Bitcoin perde oltre il 30% nel mese. Depositi sospetti di una balena su Binance e segnali di capitolazione mettono pressione al mercato.
Bitcoin (BTC) continua a muoversi lungo una traiettoria ribassista che ormai non può più essere liquidata come semplice correzione tecnica. Nelle ultime 24 ore l’asset ha perso l’1,39%, ma il dato che pesa davvero è un altro: oltre il 30% di calo nell’ultimo mese. Un numero che cambia la prospettiva e obbliga a leggere il contesto per quello che è, senza forzature narrative.
Il quadro generale resta quello di un bear market in formazione o, per alcuni, già pienamente in atto. Ma accanto alla debolezza strutturale emergono dinamiche più puntuali che contribuiscono ad aumentare la pressione. Tra queste, l’attività di una balena monitorata da Lookonchain, che negli ultimi giorni ha attirato l’attenzione per la coincidenza tra depositi su exchange e discese di prezzo.
Secondo i dati riportati da Lookonchain, basati su analisi di Arkham, l’indirizzo identificato come 3NVeXm ha iniziato circa tre settimane fa a trasferire Bitcoin su Binance, inizialmente con importi contenuti. L’11 febbraio il ritmo è cambiato: 5.000 BTC inviati sull’exchange in un’unica operazione. A distanza ravvicinata, altri 2.800 BTC hanno seguito la stessa destinazione.
Nel momento in cui scriviamo, il wallet detiene ancora 166,5 BTC, per un controvalore superiore agli 11 milioni di dollari ai prezzi attuali. Non stiamo parlando di spostamenti marginali. E nei mercati crypto, dove la liquidità può assottigliarsi rapidamente nelle fasi di tensione, movimenti di questa entità non passano inosservati.
È bene ricordarlo: correlazione non significa causalità. Tuttavia, quando grandi quantità di BTC vengono trasferite verso un exchange, il mercato tende a interpretarle come potenziali preludi a vendite. In un ambiente già fragile, la percezione può essere potente quanto il fatto stesso. Il risultato è un aumento della volatilità di breve periodo, con trader pronti ad adeguare le proprie posizioni sulla base dei segnali on-chain.
L’attività della balena si inserisce in un contesto più ampio di stress. I dati di CryptoQuant indicano che le perdite realizzate su Bitcoin hanno raggiunto i 2,3 miliardi di dollari, collocando l’attuale fase tra i 3-5 eventi più significativi mai registrati nella storia dell’asset. Non è un dato da sottovalutare.
La pressione arriva soprattutto dai possessori di breve periodo, ossia coloro che detengono BTC da meno di 155 giorni. Molti di loro hanno accumulato tra gli 80.000 e i 110.000 dollari e ora si trovano a liquidare in perdita. È la dinamica classica delle cosiddette “mani deboli”: esposizione elevata, scarsa tolleranza al drawdown, uscita forzata.
Al contrario, i detentori di lungo periodo non sembrano guidare questa ondata di vendite. Storicamente, questa categoria tende a mantenere le posizioni nelle fasi di ribasso, contribuendo – nel tempo – a ricostruire una base di stabilità.

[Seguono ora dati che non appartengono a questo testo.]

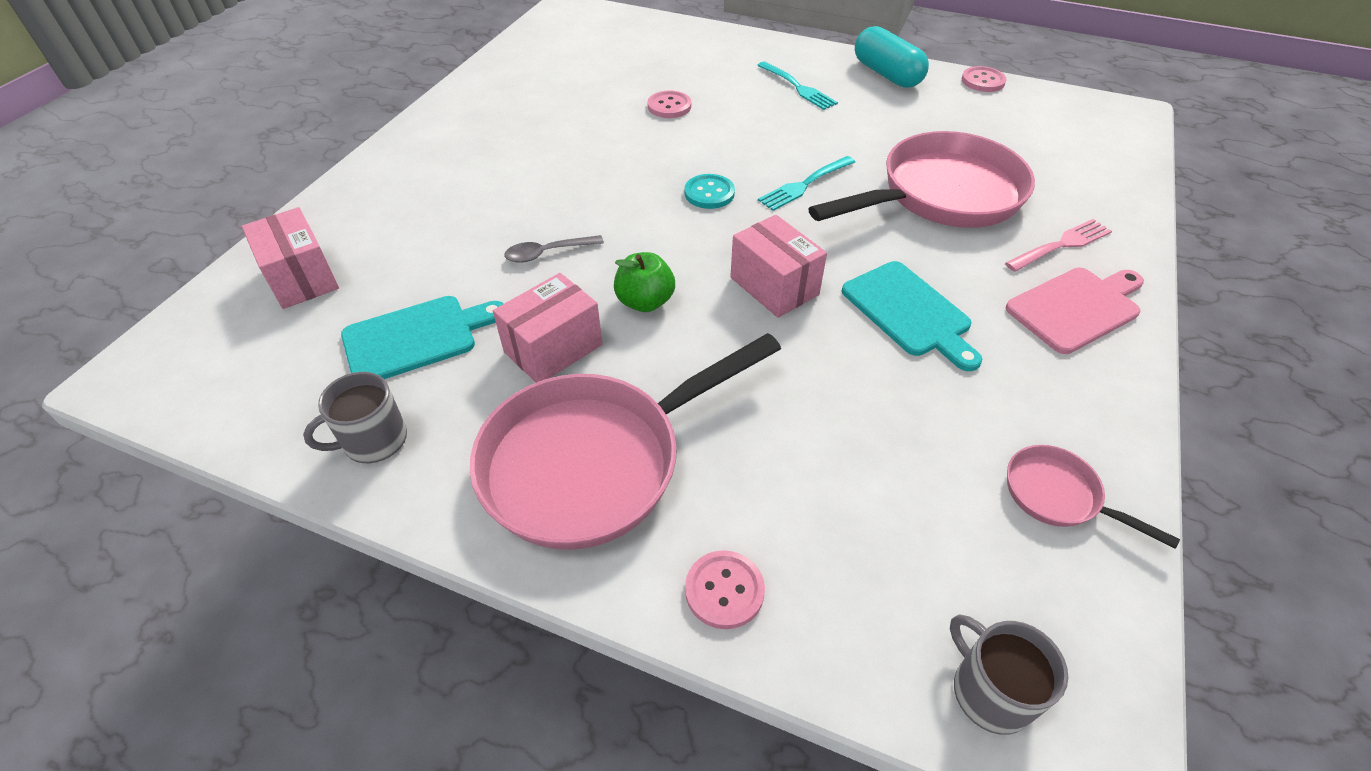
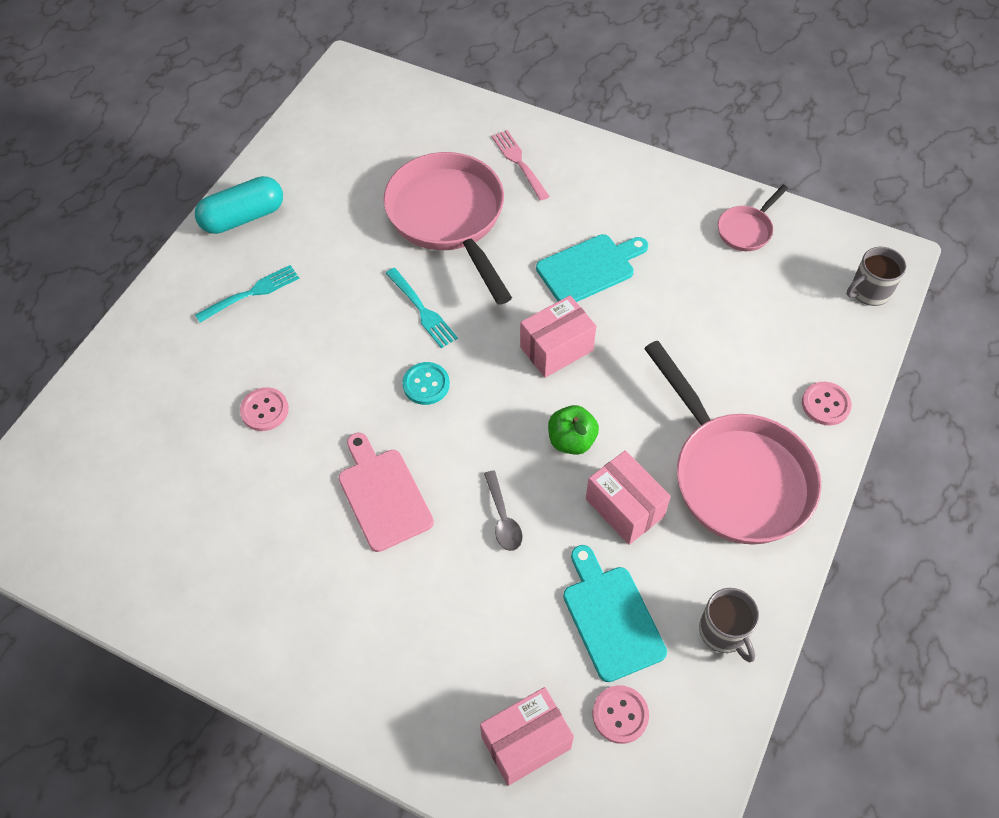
camera: 85 degrees left, 10 degrees up
pink button [962,66,1006,92] -> pink button moved to [593,685,649,744]
pink cutting board [1006,268,1144,354] -> pink cutting board moved to [338,433,434,552]

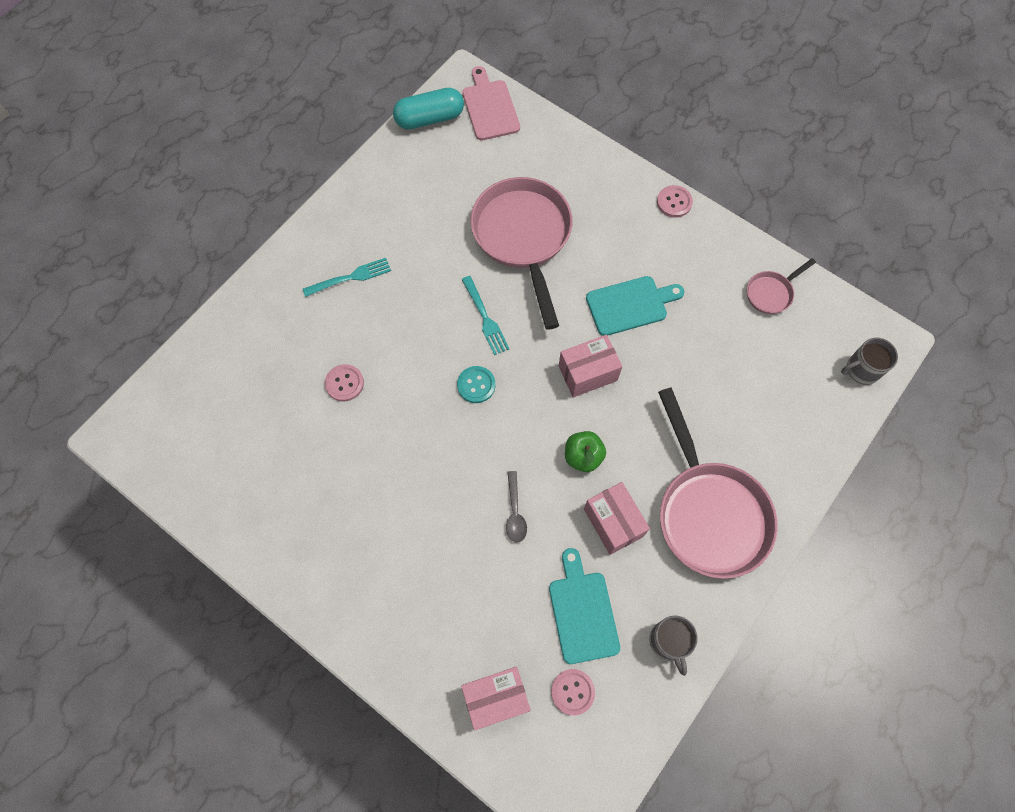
camera: 10 degrees right, 10 degrees up
turquoise capsule [195,176,283,234] -> turquoise capsule moved to [393,88,464,129]
pink cutting board [338,433,434,552] -> pink cutting board moved to [462,66,520,140]
pink fork [492,130,550,201] -> none
pink button [802,382,852,425] -> pink button moved to [657,185,693,218]

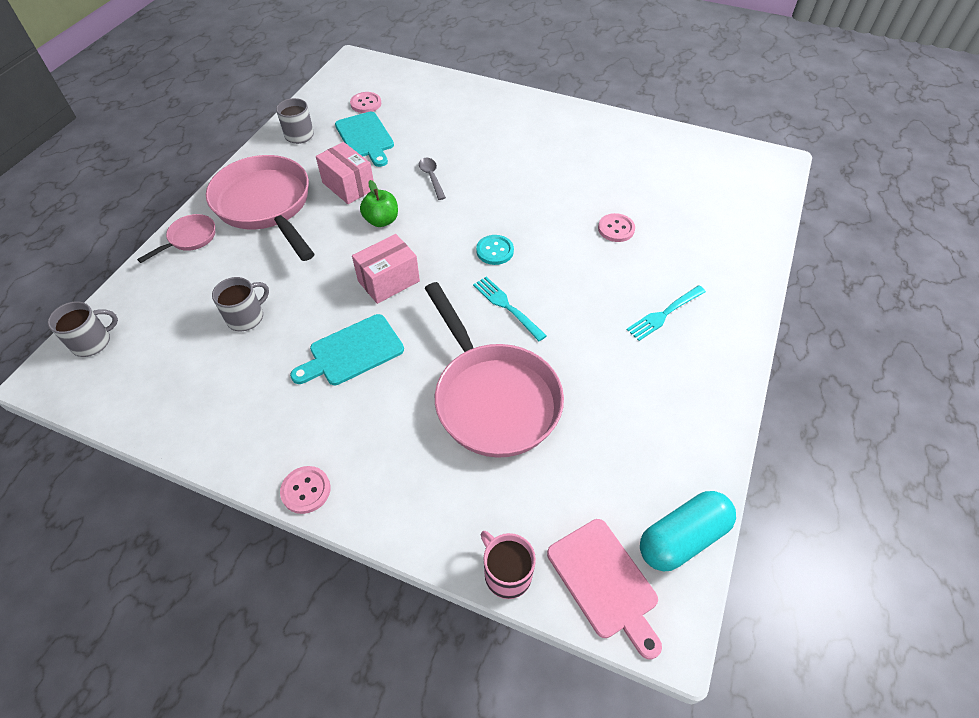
camera: 165 degrees right, 15 degrees down
pink box [461,667,531,730] -> none
pink pan [747,258,816,314] -> pink pan moved to [137,214,215,263]
none -> grey mug [212,277,269,331]
none -> pink mug [481,531,536,599]

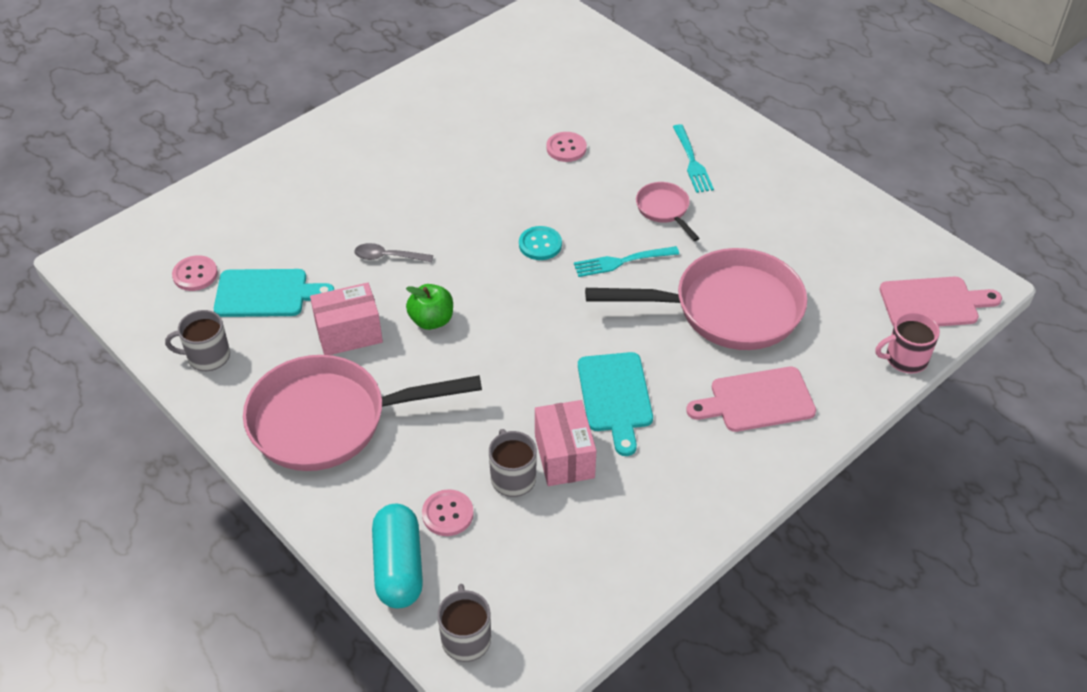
camera: 65 degrees left, 5 degrees down
pink pan [137,214,215,263] -> pink pan moved to [636,182,700,241]
pink button [280,466,331,514] -> pink button moved to [422,489,474,536]
pink box [352,234,420,304] -> pink box moved to [535,400,597,486]
turquoise capsule [640,491,736,571] -> turquoise capsule moved to [372,504,423,608]
none -> pink cutting board [686,367,816,432]

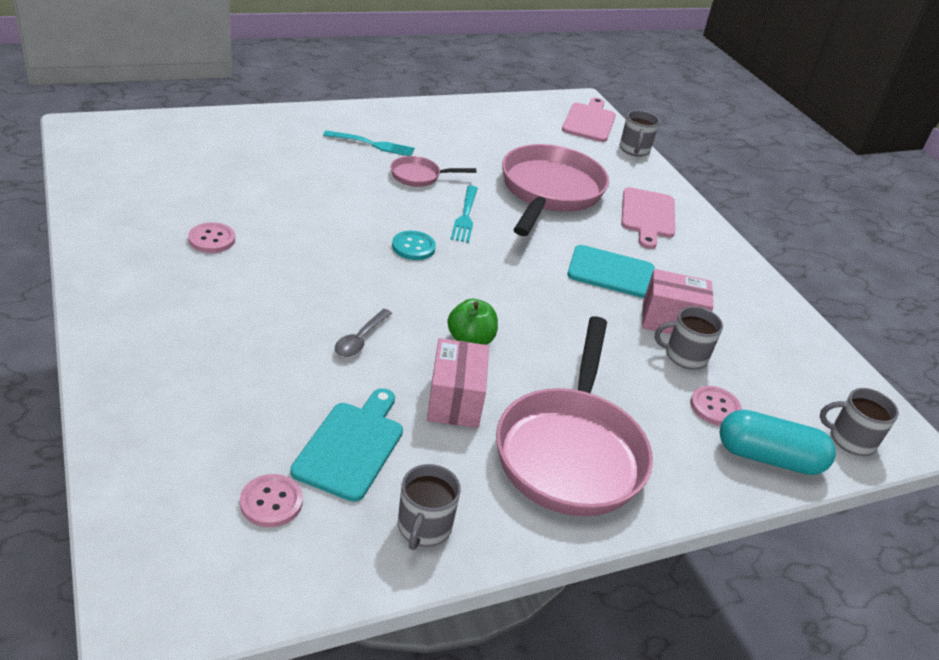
camera: 75 degrees left, 10 degrees down
pink button [546,132,587,162] -> pink button moved to [188,222,235,253]
pink mug [875,312,940,374] -> grey mug [620,110,660,157]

Non manca chi sottolinea come picchi estremi di perdite realizzate abbiano in passato anticipato rimbalzi significativi. In effetti, dopo una recente fase di capitolazione, BTC è passato da 60.000 a 71.000 dollari. Ma i rally di sollievo esistono anche all’interno di mercati ribassisti prolungati. E confondere un rimbalzo tecnico con l’inizio di un nuovo ciclo rialzista è un errore che il mercato punisce spesso.
Un livello osservato con attenzione è quello dei 55.000 dollari, indicato da diversi analisti come prezzo realizzato di Bitcoin, area storicamente associata ai minimi dei bear market. Nei cicli precedenti, BTC ha scambiato tra il 24% e il 30% al di sotto di questo livello prima di stabilizzarsi. Al momento, il prezzo resta sopra tale soglia.
Alcuni osservatori ipotizzano che una discesa più profonda, anche sotto i 40.000 dollari, potrebbe favorire la formazione di un bottom più strutturato. È uno scenario possibile, non una previsione. In mercati come questo, le certezze sono un lusso che non ci si può permettere.